In 2008, Jeremy crossed the Sahara with the Touareg tribes that live there, photographing their harsh way of life and the bitter skirmishes they fight that is currently splintering the Sahara. He covered two thousand kilometres on foot and by camel, arriving in Timbuktu after crossing the Tanezrouft, the most arid part of the Sahara that the Touareg call the “Land of Terror”, becoming the first in living memory to do so. He also became the youngest non-African to traverse the Sahara, unsupported and without motorised transport.
Jeremy pursued a career in travel after navigating the Potaro River to the Kaieteur Falls with the Amerindians of the Amazon. Since then, he has worked in the Middle East, most notably Iran and Kurdistan, and throughout Asia and Africa. In Cuba he interviewed the Castro family about Cuba’s political future. He has most recently returned from photographing the break-away republic Transnistria, a frozen conflict zone between Moldova and the Ukraine. He returned having taken pictures that have never before been seen outside the Republic.

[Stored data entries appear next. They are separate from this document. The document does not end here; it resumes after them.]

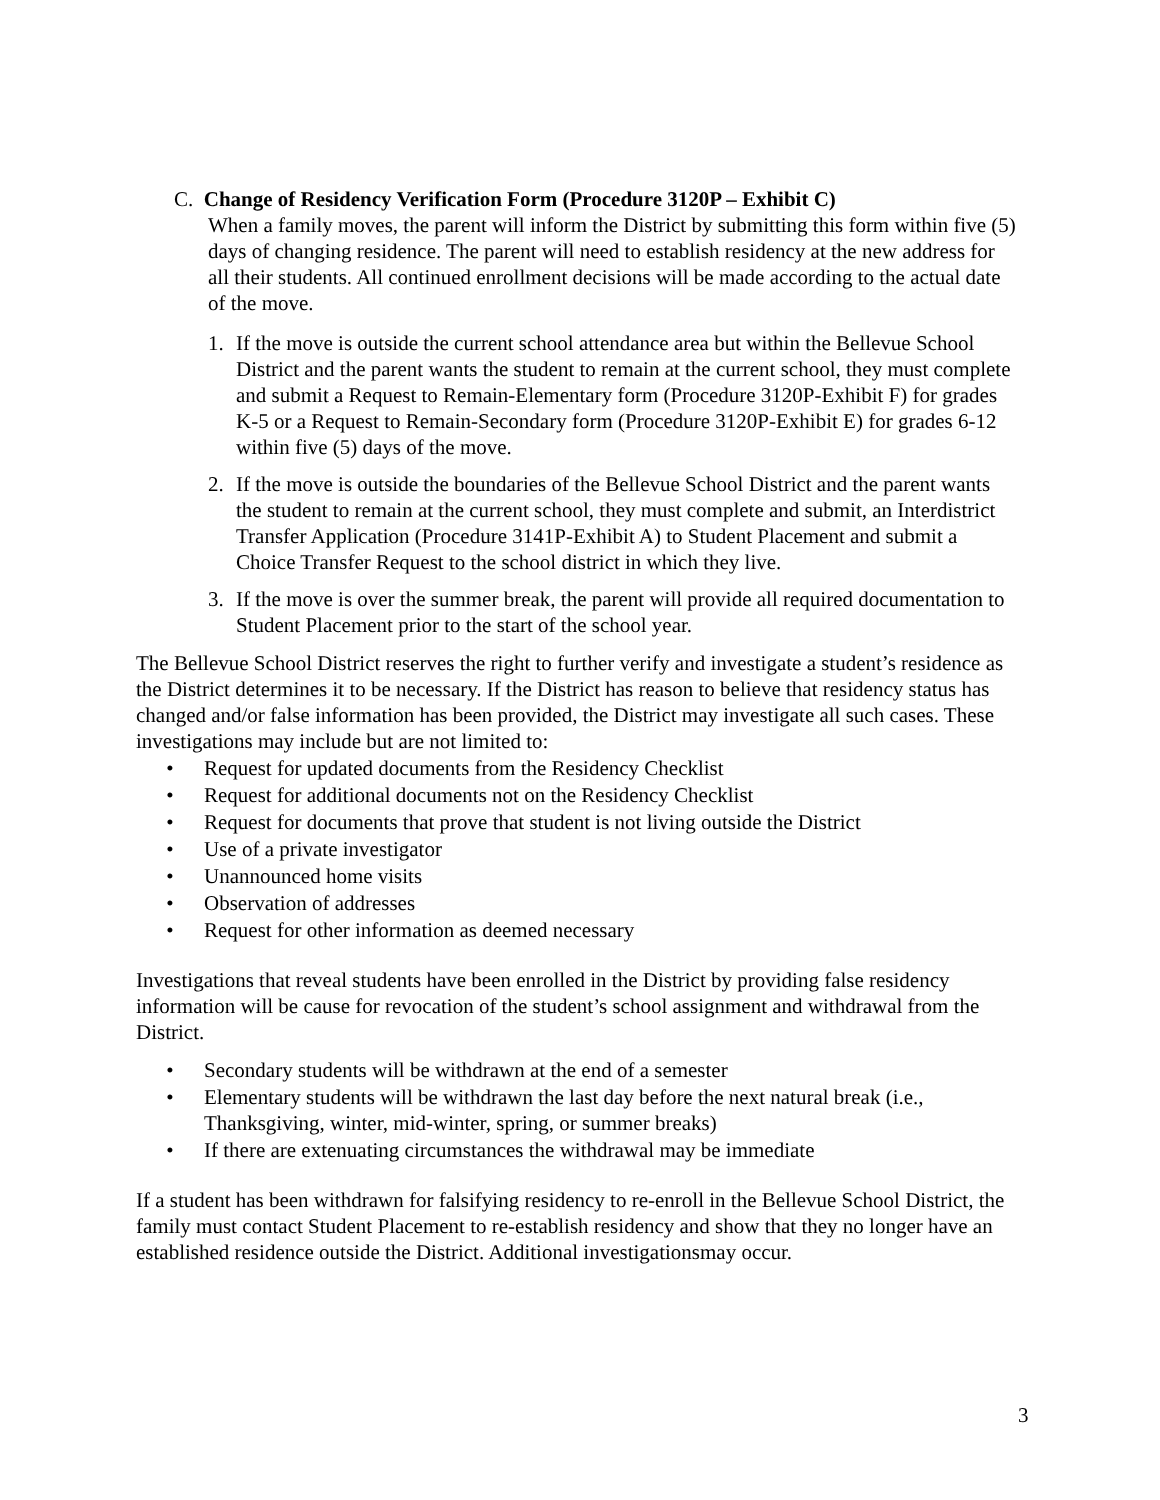C. Change of Residency Verification Form (Procedure 3120P – Exhibit C)
When a family moves, the parent will inform the District by submitting this form within five (5) days of changing residence. The parent will need to establish residency at the new address for all their students. All continued enrollment decisions will be made according to the actual date of the move.
1. If the move is outside the current school attendance area but within the Bellevue School District and the parent wants the student to remain at the current school, they must complete and submit a Request to Remain-Elementary form (Procedure 3120P-Exhibit F) for grades K-5 or a Request to Remain-Secondary form (Procedure 3120P-Exhibit E) for grades 6-12 within five (5) days of the move.
2. If the move is outside the boundaries of the Bellevue School District and the parent wants the student to remain at the current school, they must complete and submit, an Interdistrict Transfer Application (Procedure 3141P-Exhibit A) to Student Placement and submit a Choice Transfer Request to the school district in which they live.
3. If the move is over the summer break, the parent will provide all required documentation to Student Placement prior to the start of the school year.
The Bellevue School District reserves the right to further verify and investigate a student’s residence as the District determines it to be necessary. If the District has reason to believe that residency status has changed and/or false information has been provided, the District may investigate all such cases. These investigations may include but are not limited to:
• Request for updated documents from the Residency Checklist
• Request for additional documents not on the Residency Checklist
• Request for documents that prove that student is not living outside the District
• Use of a private investigator
• Unannounced home visits
• Observation of addresses
• Request for other information as deemed necessary
Investigations that reveal students have been enrolled in the District by providing false residency information will be cause for revocation of the student’s school assignment and withdrawal from the District.
• Secondary students will be withdrawn at the end of a semester
• Elementary students will be withdrawn the last day before the next natural break (i.e., Thanksgiving, winter, mid-winter, spring, or summer breaks)
• If there are extenuating circumstances the withdrawal may be immediate
If a student has been withdrawn for falsifying residency to re-enroll in the Bellevue School District, the family must contact Student Placement to re-establish residency and show that they no longer have an established residence outside the District. Additional investigationsmay occur.
3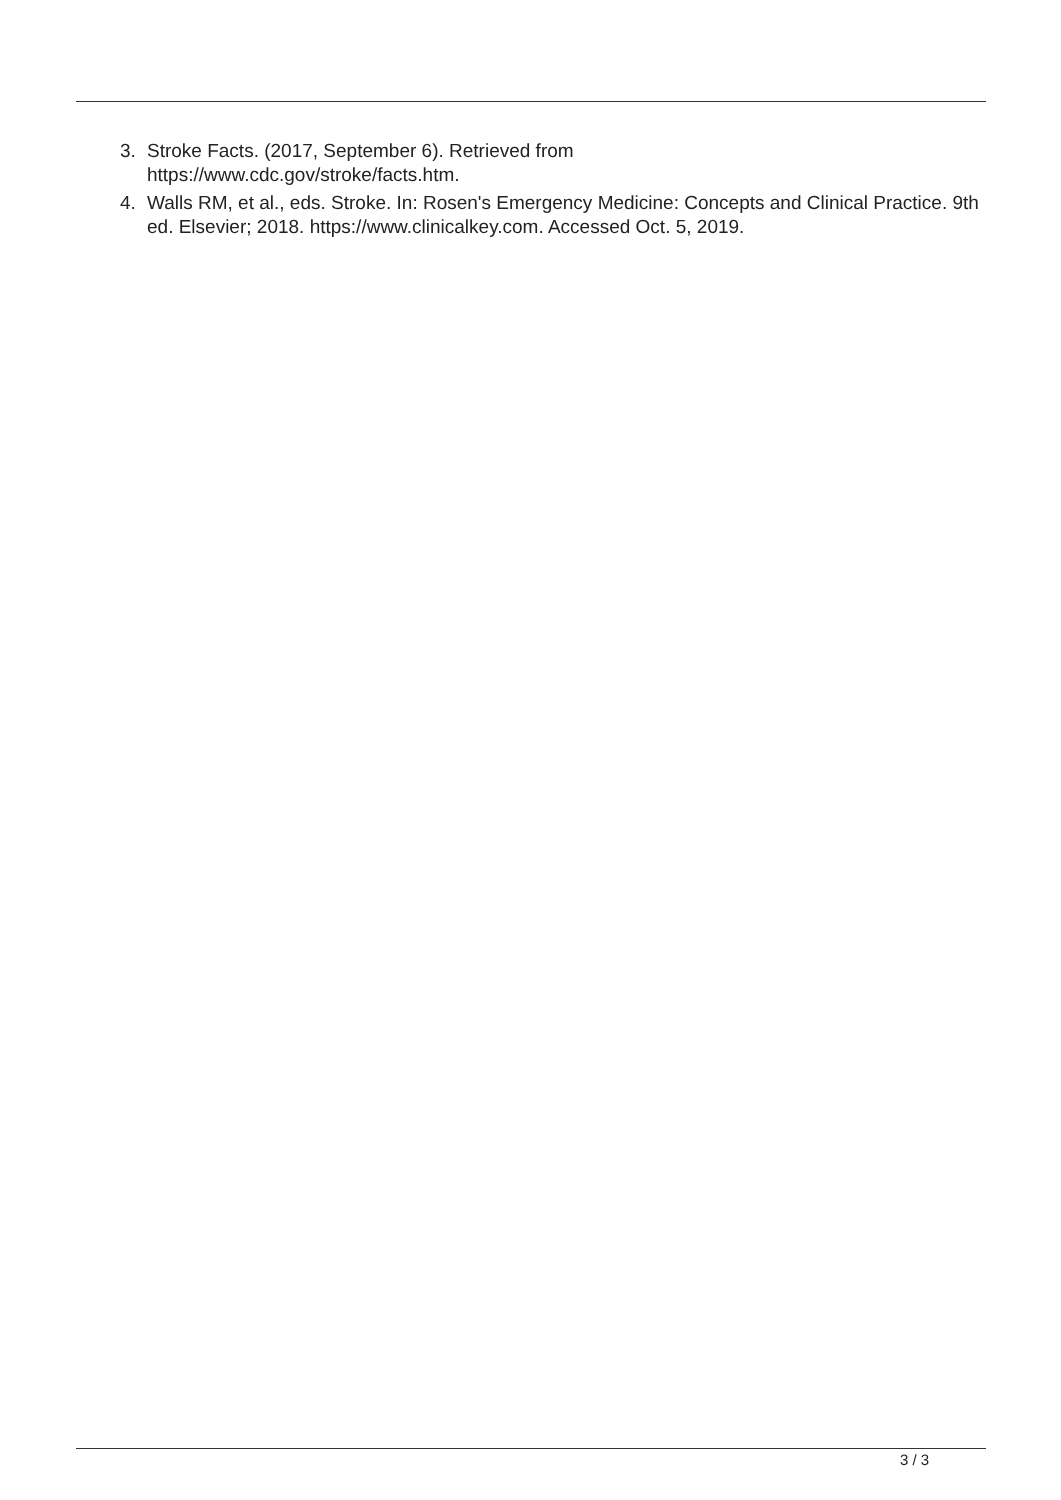3. Stroke Facts. (2017, September 6). Retrieved from
https://www.cdc.gov/stroke/facts.htm.
4. Walls RM, et al., eds. Stroke. In: Rosen's Emergency Medicine: Concepts and Clinical Practice. 9th ed. Elsevier; 2018. https://www.clinicalkey.com. Accessed Oct. 5, 2019.
3 / 3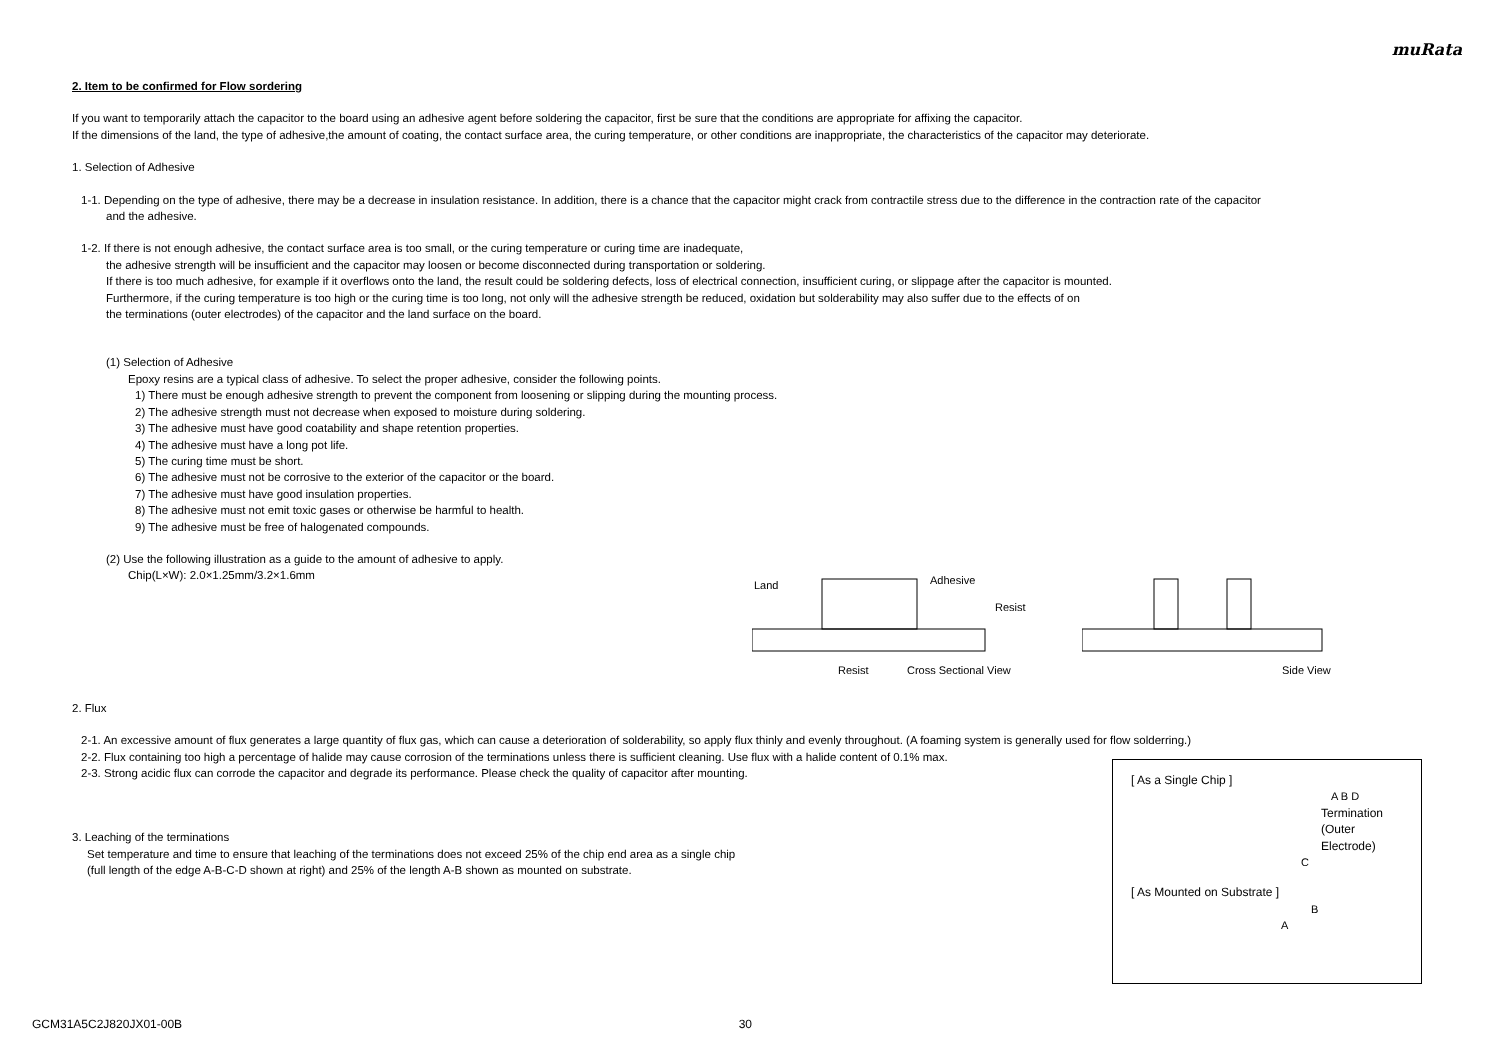muRata
2. Item to be confirmed for Flow sordering
If you want to temporarily attach the capacitor to the board using an adhesive agent before soldering the capacitor, first be sure that the conditions are appropriate for affixing the capacitor.
If the dimensions of the land, the type of adhesive,the amount of coating, the contact surface area, the curing temperature, or other conditions are inappropriate, the characteristics of the capacitor may deteriorate.
1. Selection of Adhesive
1-1. Depending on the type of adhesive, there may be a decrease in insulation resistance. In addition, there is a chance that the capacitor might crack from contractile stress due to the difference in the contraction rate of the capacitor
and the adhesive.
1-2. If there is not enough adhesive, the contact surface area is too small, or the curing temperature or curing time are inadequate,
the adhesive strength will be insufficient and the capacitor may loosen or become disconnected during transportation or soldering.
If there is too much adhesive, for example if it overflows onto the land, the result could be soldering defects, loss of electrical connection, insufficient curing, or slippage after the capacitor is mounted.
Furthermore, if the curing temperature is too high or the curing time is too long, not only will the adhesive strength be reduced, oxidation but solderability may also suffer due to the effects of on
the terminations (outer electrodes) of the capacitor and the land surface on the board.
(1) Selection of Adhesive
Epoxy resins are a typical class of adhesive. To select the proper adhesive, consider the following points.
1) There must be enough adhesive strength to prevent the component from loosening or slipping during the mounting process.
2) The adhesive strength must not decrease when exposed to moisture during soldering.
3) The adhesive must have good coatability and shape retention properties.
4) The adhesive must have a long pot life.
5) The curing time must be short.
6) The adhesive must not be corrosive to the exterior of the capacitor or the board.
7) The adhesive must have good insulation properties.
8) The adhesive must not emit toxic gases or otherwise be harmful to health.
9) The adhesive must be free of halogenated compounds.
(2) Use the following illustration as a guide to the amount of adhesive to apply.
Chip(L×W): 2.0×1.25mm/3.2×1.6mm
Land
Adhesive
Resist
Resist
Cross Sectional View
Side View
2. Flux
2-1. An excessive amount of flux generates a large quantity of flux gas, which can cause a deterioration of solderability, so apply flux thinly and evenly throughout. (A foaming system is generally used for flow solderring.)
2-2. Flux containing too high a percentage of halide may cause corrosion of the terminations unless there is sufficient cleaning. Use flux with a halide content of 0.1% max.
2-3. Strong acidic flux can corrode the capacitor and degrade its performance. Please check the quality of capacitor after mounting.
3. Leaching of the terminations
Set temperature and time to ensure that leaching of the terminations does not exceed 25% of the chip end area as a single chip
(full length of the edge A-B-C-D shown at right) and 25% of the length A-B shown as mounted on substrate.
[ As a Single Chip ]
A B D
Termination
(Outer Electrode)
C
[ As Mounted on Substrate ]
B
A
GCM31A5C2J820JX01-00B 30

Jeremy was born in 1982 in Japan, and read History at Utrecht University, The Netherlands and Lund University, Sweden. His articles and photographs have been published in a number of national and international magazines in both Europe and America. In 2009 Jeremy was nominated for a Rolex Award for Exploration and Discovery while the start of 2010 saw his photographs forming a solo exhibition at the Coningsby Gallery in London.